At one point people would even stop showing interest halfway through our texts. It was like there was some force that prevented me from having a good romantic life. I started excessively eating to drown out my sorrows in any way possible.

To be honest I was shocked that Yao Ya had even recognized me at the time. I'm sure even though my looks don't really change too extremely as I age, the shape of my body would definitely be something not many could imagine happening to what I looked like before.

The one thing those level of education all had which I dreaded was a presentation project. It didn't matter too much, the size of those present, but just having people staring look that made me uncomfortable. It could of been one of my very own teammates that while we were practicing and I still would have been a nervous wreak after a few sentences if I even made it there.

The stage freight I had was awful and now that feeling is even worse knowing that they actually have a stance of me that was probably negative and that the number of people here is multiple times that of a single class.

Of course that's what I thought until now. The numerous pairs of eyes felt like hidden weapons that could strike at any moment.

I had been staying perfectly in the dark, just out of everyone's sight before. I could count the people I had spoken to with both my hands, and they were probably the only people who interacted with me or could have a memory of me.

Now I was basically brought to the center of attention by Yao Ya. People would definitely start to investigate me and my origins now.

When I stopped thinking those things I realized we had only maybe a minute left of walking left before we reached the ceremony grounds.

The staring sets of eyes drastically decreased as well. We had entered the Inner Disciple grounds, a place where the Outer Disciples could not enter as they pleased.

I spun my head back to see how far we've been walking inside the Inner Disciple grounds. The Gate which signaled the passage into the Inner Disciple territory was a bit away maybe around four minutes.

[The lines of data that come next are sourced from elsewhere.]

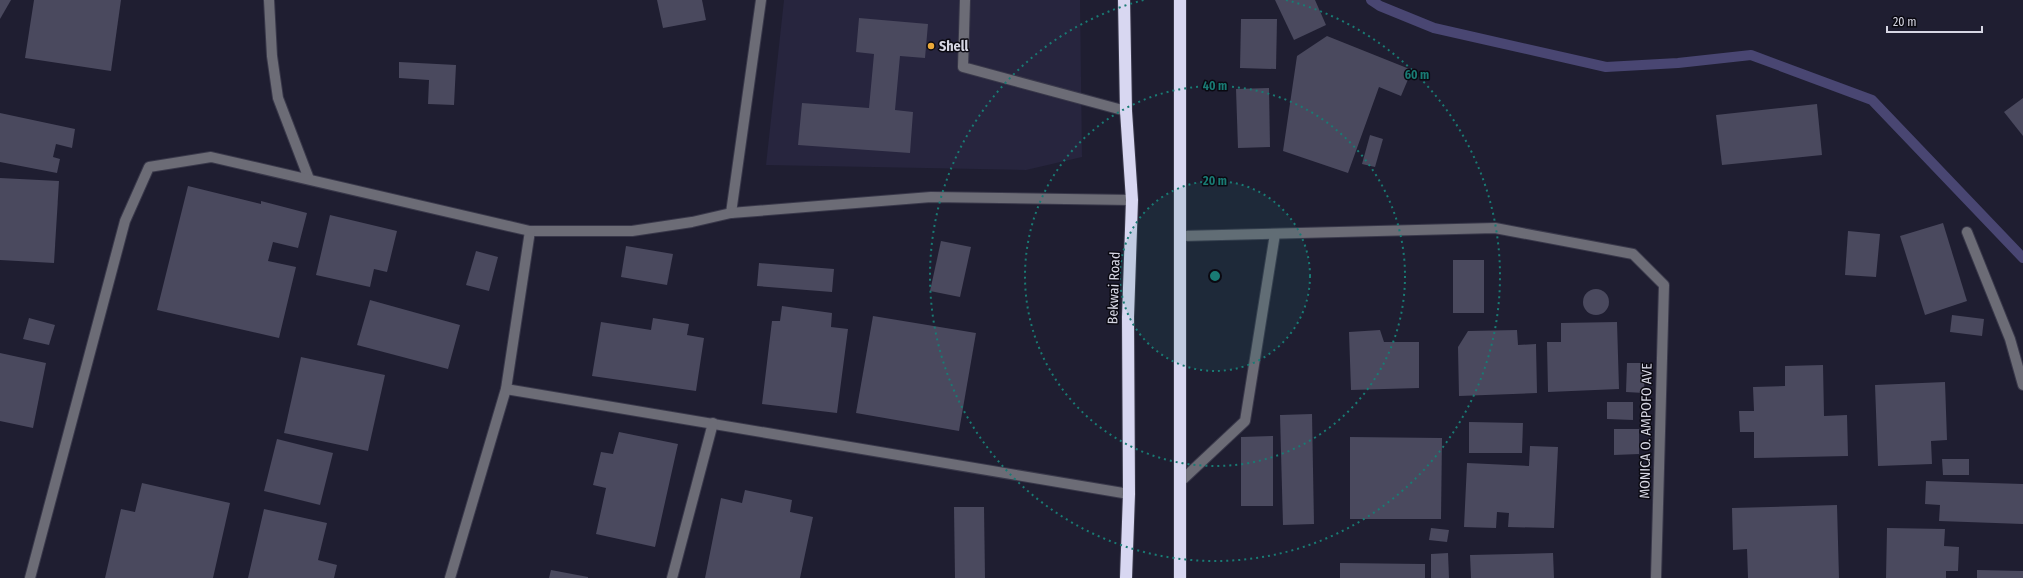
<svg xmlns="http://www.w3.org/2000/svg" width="2023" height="578" font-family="'Fira Sans Condensed',sans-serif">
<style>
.built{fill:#27253e}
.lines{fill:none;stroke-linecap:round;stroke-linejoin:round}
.stream{stroke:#494672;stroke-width:10}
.building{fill:#4a495e}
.minor-casing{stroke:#39384a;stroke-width:12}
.highway-casing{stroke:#39384a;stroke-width:14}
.minor{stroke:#6c6c76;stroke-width:10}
.highway{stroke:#d8d7f1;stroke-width:12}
.ring{fill:none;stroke:#197b74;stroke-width:2;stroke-dasharray:2 4}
.poi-dot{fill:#eba939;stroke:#0a0911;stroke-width:1.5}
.labels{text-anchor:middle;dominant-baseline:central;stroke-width:3;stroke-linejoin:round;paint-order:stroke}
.poi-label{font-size:14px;font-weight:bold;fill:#d7d7e4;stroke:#0a0911;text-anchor:start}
.street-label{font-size:14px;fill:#d7d7e4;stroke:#0a0911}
.centre{fill:#197b74;stroke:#0a0911;stroke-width:2}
.ring-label{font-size:12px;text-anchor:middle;font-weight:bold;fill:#197b74;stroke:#0a0911;stroke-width:3;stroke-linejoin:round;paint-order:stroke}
</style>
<rect width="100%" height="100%" fill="#1f1e31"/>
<path class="built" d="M784,0H1080L1082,157L1026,170L766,165Z"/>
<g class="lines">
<path class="stream" d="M1371,0L1380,6L1434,28L1606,67L1678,63L1751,55L1872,100L2023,258"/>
</g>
<g class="building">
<path d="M0,0H11L0,19Z"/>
<path d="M34,0H121L111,71L25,58Z"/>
<path d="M657,0H702L706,20L663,28Z"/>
<path d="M1275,0H1315L1326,25L1294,40Z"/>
<path d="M859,18L928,24L925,58L900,56L895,110L913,112L910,153L798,145L802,103L869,108L874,54L856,52Z"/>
<path d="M1241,19H1277L1276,69L1240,68Z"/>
<path d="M1327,36L1412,70L1401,96L1379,87L1348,173L1283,151L1297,56Z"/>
<path d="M399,62L456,65L454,105L428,104L429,80L399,78Z"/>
<path d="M1269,88L1270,147L1238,148L1236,89Z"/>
<path d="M2023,98V136L2004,112Z"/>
<path d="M1817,104L1822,155L1722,165L1716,115Z"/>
<path d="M0,113L75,129L72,148L56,144L53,157L60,159L57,173L0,162Z"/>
<path d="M1370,135L1383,139L1375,167L1362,164Z"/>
<path d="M0,178L59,181L54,263L0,260Z"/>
<path d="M188,186L261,204V201L307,213L298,248L273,242L268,261L296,267L279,338L157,310Z"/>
<path d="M330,215L397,231L387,272L374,269L370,287L316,275Z"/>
<path d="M1943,223L1967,301L1925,315L1900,236Z"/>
<path d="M1848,231L1880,234L1876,277L1845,275Z"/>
<path d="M941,241L971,247L960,297L930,291Z"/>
<path d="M626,246L673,254L667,285L621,277Z"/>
<path d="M476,251L498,257L489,291L466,285Z"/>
<rect x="1453" y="260" width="31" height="53"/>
<path d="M759,263L834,269L832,292L757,286Z"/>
<circle cx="1596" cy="302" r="13"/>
<path d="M370,300L460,325L448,369L357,345Z"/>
<path d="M782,306L832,313L831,327L848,329L837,413L762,404L772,321H780Z"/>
<path d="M1952,315L1984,319L1982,336L1950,332Z"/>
<path d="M873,316L976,333L959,431L856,413Z"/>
<path d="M29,318L55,325L49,345L23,339Z"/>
<path d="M653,318L689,324L687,335L704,338L696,391L592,376L601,322L651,330Z"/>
<path d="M1617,322L1619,389L1548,392L1547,342H1561V323Z"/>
<path d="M1380,330L1384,342H1419V388L1351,390L1349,332Z"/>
<path d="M1517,330L1518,345L1536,344L1537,393L1459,396L1458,347L1468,331Z"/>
<path d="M0,353L46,363L33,428L0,421Z"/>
<path d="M301,357L385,375L368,451L284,433Z"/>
<path d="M1627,363H1645L1644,393L1626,392Z"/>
<path d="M1823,365L1824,416L1847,415L1848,456L1754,458V432H1740L1739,411H1754L1753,387L1785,386V366Z"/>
<path d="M1945,382L1947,440L1931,441L1932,464L1878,466L1875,385Z"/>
<path d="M1607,402H1633V420L1607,419Z"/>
<path d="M1312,414L1314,524L1283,525L1280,415Z"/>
<path d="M1469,422L1523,423L1522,453H1469Z"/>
<path d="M1614,429H1639V454L1614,455Z"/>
<path d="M619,432L678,444L655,547L596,534L606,488L593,485L601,452L613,454Z"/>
<path d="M1273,436V506H1241V437Z"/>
<path d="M1350,437L1442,438L1441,519H1350Z"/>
<path d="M277,439L333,453L320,505L264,491Z"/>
<path d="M1530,446L1558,447L1554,528L1508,527L1509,513L1497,512L1496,528L1464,527L1467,463L1529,466Z"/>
<path d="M1942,459H1969V475H1943Z"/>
<path d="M1926,481L2023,484V524L1939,521L1940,505L1925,504Z"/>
<path d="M142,483L230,503L213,578H105L121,509L135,512Z"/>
<path d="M745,490L792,500L790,512L813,517L800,578H705L721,498L742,503Z"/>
<path d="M1837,505L1839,578H1748L1747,549L1733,550L1732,508Z"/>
<path d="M954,507H984L985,578H955Z"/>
<path d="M264,509L327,523L318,560L337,565L334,578H248Z"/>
<path d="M1431,528L1449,530L1447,542L1429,540Z"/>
<path d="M1887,528L1945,529L1944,546L1959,547L1958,571H1946V578H1886Z"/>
<path d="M1448,553L1449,578H1431V554Z"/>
<path d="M1553,553L1554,578H1471L1470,555Z"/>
<path d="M1340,563L1425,564V578H1340Z"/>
<path d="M551,570L588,577V578H549Z"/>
<path d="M1977,570L2023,571V578H1977Z"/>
</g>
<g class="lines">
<defs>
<g id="minor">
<path d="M269,0L272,56L278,98L309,179"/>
<path d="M965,0L963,67L1126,111"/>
<path d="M731,213L761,0"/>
<path d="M1967,232L2010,339L2023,385"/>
<path d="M1181,236L1495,228L1633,254L1664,285L1656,578"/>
<path d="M506,389L1129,494"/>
<path d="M1181,481L1245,421L1275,234"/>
<path d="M30,578L125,221L149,167L211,157L530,231H632L692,222L731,213L931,197L1132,200"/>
<path d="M450,578L506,389L530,231"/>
<path d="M672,578L713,423"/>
</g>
<g id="highway">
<path d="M1124,0L1126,111L1132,200L1128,317L1129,494L1126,578"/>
<path d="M1180,0V578"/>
</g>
</defs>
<use href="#minor" class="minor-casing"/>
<use href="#highway" class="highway-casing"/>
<use href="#minor" class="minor"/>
<use href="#highway" class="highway"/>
</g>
<circle cx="1215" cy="276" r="95" fill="#197b74" fill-opacity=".12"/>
<g class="ring">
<circle cx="1215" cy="276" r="95"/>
<circle cx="1215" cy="276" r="190"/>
<path d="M1286 0A285 285 0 1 1 1144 0"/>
</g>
<circle class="poi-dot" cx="931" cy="46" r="4"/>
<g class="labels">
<g class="poi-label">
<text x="939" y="46">Shell</text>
</g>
<g class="street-label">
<text transform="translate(1114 288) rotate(-88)">Bekwai Road</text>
<text transform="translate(1646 431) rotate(-89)">MONICA O. AMPOFO AVE</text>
</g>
</g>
<circle cx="1215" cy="276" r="6" class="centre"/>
<g class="ring-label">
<text x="1417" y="79">60 m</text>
<text x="1215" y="90">40 m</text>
<text x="1215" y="185">20 m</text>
</g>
<path d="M1887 26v6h95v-6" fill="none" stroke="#d7d7e4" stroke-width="2"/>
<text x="1893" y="26" font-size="12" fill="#d7d7e4" stroke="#0a0911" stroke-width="3" paint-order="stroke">20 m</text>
</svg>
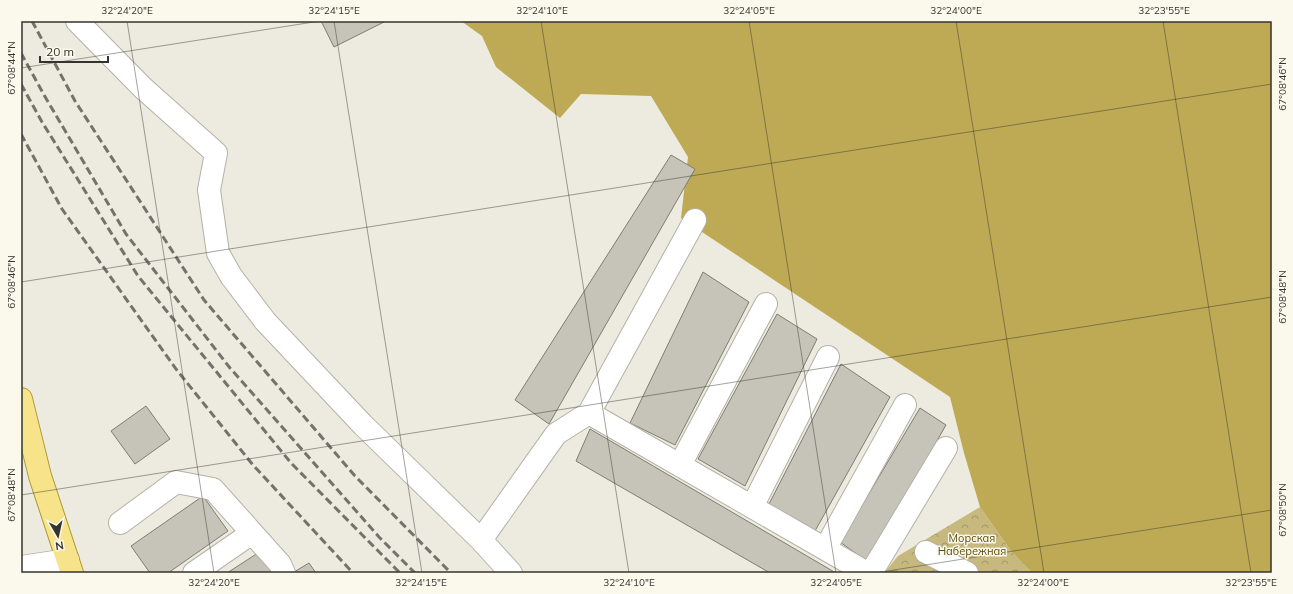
<svg xmlns="http://www.w3.org/2000/svg" width="1293" height="594" viewBox="0 0 1293 594" font-family="Mulish,sans-serif">
  <style>
    .forest { fill: url(#forest-crowns) }
    .water { fill: #beaa54 }
    .building { fill: #c6c4b8; stroke: #7f7c72 }
    .lines { fill: none; stroke-linecap: round; stroke-linejoin: round }
    .minor-casing { stroke: #b4b2a6; stroke-width: 24 }
    .major-casing { stroke: #ae9937; stroke-width: 24 }
    .minor { stroke: #fff; stroke-width: 22 }
    .major { stroke: #f6e38a; stroke-width: 22 }
    .rail { stroke: #74736b; stroke-width: 3; stroke-dasharray: 8 4; stroke-linecap: butt }
    .ticks { fill: none; stroke: #34332e; stroke-width: 1; stroke-opacity: 0.45 }
    .labels { text-anchor: middle; stroke-width: 3; stroke-linejoin: round; paint-order: stroke }
    .park-label { font-size: 11px; fill: #5c4e09; stroke: #fbf8ec }
    .neatline { fill: none; stroke: #34332e; stroke-width: 1.5 }
    .ticks-label { font-size: 10px; text-anchor: middle; fill: #34332e }
  </style>
  <defs>
    <pattern id="forest-crowns" width="20" height="18" patternUnits="userSpaceOnUse"><rect width="20" height="18" fill="#c7b97d"/><path d="M2 6a3 3 0 1 1 6 0M12 15a3 3 0 1 1 6 0" fill="none" stroke="#a29767"/></pattern>
  </defs>
  <rect width="100%" height="100%" fill="#edebdf"/>
  <path class="forest" d="M 980,507 L 1011,551 L 1032,573 L 884,573 L 898,556 Z"/>
  <path class="water" d="M 461,21 L 1272,21 L 1272,573 L 1032,573 L 1011,551 L 980,507 L 964,453 L 950,397 L 681,218 L 688,157 L 651,96 L 581,94 L 560,118 L 496,67 L 482,36 Z"/>
  <path class="building" d="M 321,21 L 386,21 L 334,47 Z
    M 671,155 L 695,169 L 549,424 L 515,400 Z
    M 703,272 L 749,302 L 675,445 L 630,423 Z
    M 777,314 L 817,339 L 745,486 L 698,459 Z
    M 841,364 L 890,397 L 815,531 L 769,504 Z
    M 146,406 L 170,439 L 135,464 L 111,431 Z
    M 920,408 L 946,425 L 868,562 L 840,542 Z
    M 590,429 L 836,573 L 770,573 L 576,461 Z
    M 203,496 L 228,531 L 168,573 L 150,573 L 131,546 Z
    M 261,551 L 276,573 L 227,573 Z
    M 309,563 L 316,573 L 295,573 L 294,572 Z"/>
  <g class="lines">
    <defs>
      <path id="minor" d="M 77,21 L 143,88 L 216,153 L 209,190 L 218,253 L 231,276 L 265,321 L 363,425 L 481,540 L 511,573
        M 589,413 L 695,220
        M 680,465 L 766,304
        M 752,507 L 828,357
        M 120,523 L 176,482 L 213,489 L 280,564 L 284,573
        M 481,540 L 556,434 L 589,413 L 867,573
        M 825,549 L 905,405
        M 926,552 L 967,573
        M 21,567 L 68,560
        M 194,573 L 252,533
        M 871,573 L 946,448"/>
      <path id="major" d="M 21,399 L 40,476 L 72,573"/>
    </defs>
    <use href="#minor" class="minor-casing"/>
    <use href="#major" class="major-casing"/>
    <use href="#minor" class="minor"/>
    <use href="#major" class="major"/>
    <path class="rail" d="M 32,21 L 75,101 L 204,300 L 355,476 L 451,573
      M 21,53 L 44,95 L 126,234 L 230,368 L 379,537 L 415,573
      M 21,84 L 42,122 L 138,276 L 291,463 L 400,573
      M 21,134 L 62,209 L 176,369 L 253,465 L 353,573"/>
  </g>
  <path class="ticks" d="M 127,21 L 214,573M 334,21 L 422,573M 541,21 L 629,573M 749,21 L 836,573M 956,21 L 1044,573M 1163,21 L 1251,573M 21,68 L 320,21M 21,282 L 1272,84M 21,495 L 1272,297M 875,573 L 1272,510"/>
  <g class="labels">
    <g class="park-label">
      <text x="972" y="542">Морская<tspan x="972" dy="13">Набережная</tspan></text>
    </g>
  </g>
  <rect width="1293" height="594" fill="none" stroke="#fbf8ec" stroke-width="44"/>
  <g transform="translate(58 536) rotate(171)" stroke="#fbf8ec" stroke-width="3" paint-order="stroke">
  <path d="M0-3L7 15L0 10L-7 15Z" fill="#34332e"/>
  <text y="-6" font-size="11" font-weight="bold" text-anchor="middle" fill="#34332e">N</text>
  </g>
  <path d="M40 56v6h68v-6" fill="none" stroke="#34332e" stroke-width="2"/>
  <text x="46" y="56" font-size="12" fill="#34332e" stroke="#fbf8ec" stroke-width="3" paint-order="stroke">20 m</text>
  <rect x="22" y="22" width="1249" height="550" class="neatline"/>
  <g class="ticks-label">
    <text x="127" y="14">32°24'20"E</text>
    <text x="334" y="14">32°24'15"E</text>
    <text x="542" y="14">32°24'10"E</text>
    <text x="749" y="14">32°24'05"E</text>
    <text x="956" y="14">32°24'00"E</text>
    <text x="1164" y="14">32°23'55"E</text>
    <text transform="translate(11 68) rotate(-90)" y="4">67°08'44"N</text>
    <text transform="translate(1282 84) rotate(-90)" y="4">67°08'46"N</text>
    <text transform="translate(11 282) rotate(-90)" y="4">67°08'46"N</text>
    <text transform="translate(1282 297) rotate(-90)" y="4">67°08'48"N</text>
    <text transform="translate(11 495) rotate(-90)" y="4">67°08'48"N</text>
    <text transform="translate(1282 510) rotate(-90)" y="4">67°08'50"N</text>
    <text x="214" y="586">32°24'20"E</text>
    <text x="421" y="586">32°24'15"E</text>
    <text x="629" y="586">32°24'10"E</text>
    <text x="836" y="586">32°24'05"E</text>
    <text x="1043" y="586">32°24'00"E</text>
    <text x="1251" y="586">32°23'55"E</text>
  </g>
</svg>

"Ah! Are you awake from your trance?"

The voice shifted my attention away from receding back into some more thoughts.

"Are you ready to become these Inner Disciples? These people should be more uniformly dressed then the Outer Court right? You think the outfits will look cool?" The energic voice spoke out right into my ear.

With a slight turn of my head I saw as she was staring directly at me

"Yeah, I hope those outfits would look cool, but I would really wear anything else besides this one set that I've kinda ruined and patched over and over again. They would give us these outfits for free, right?"

"Don't worry about it too much. If you want you could come to me whenever you're outfit is ripped and I'll fix it up back to it's original state if not even better!" She spoke with confidence eluding from her voice.

"Hey is that where we need to go?" I said pointing towards a gate on the side of the stairs that we were approaching.

"That's right!" She smiled

The gate had a circular shape perfect for three people to walk through at once, was made of stone and flanked by stone walls on either side. The stones were painted white and roof shingles laced the top.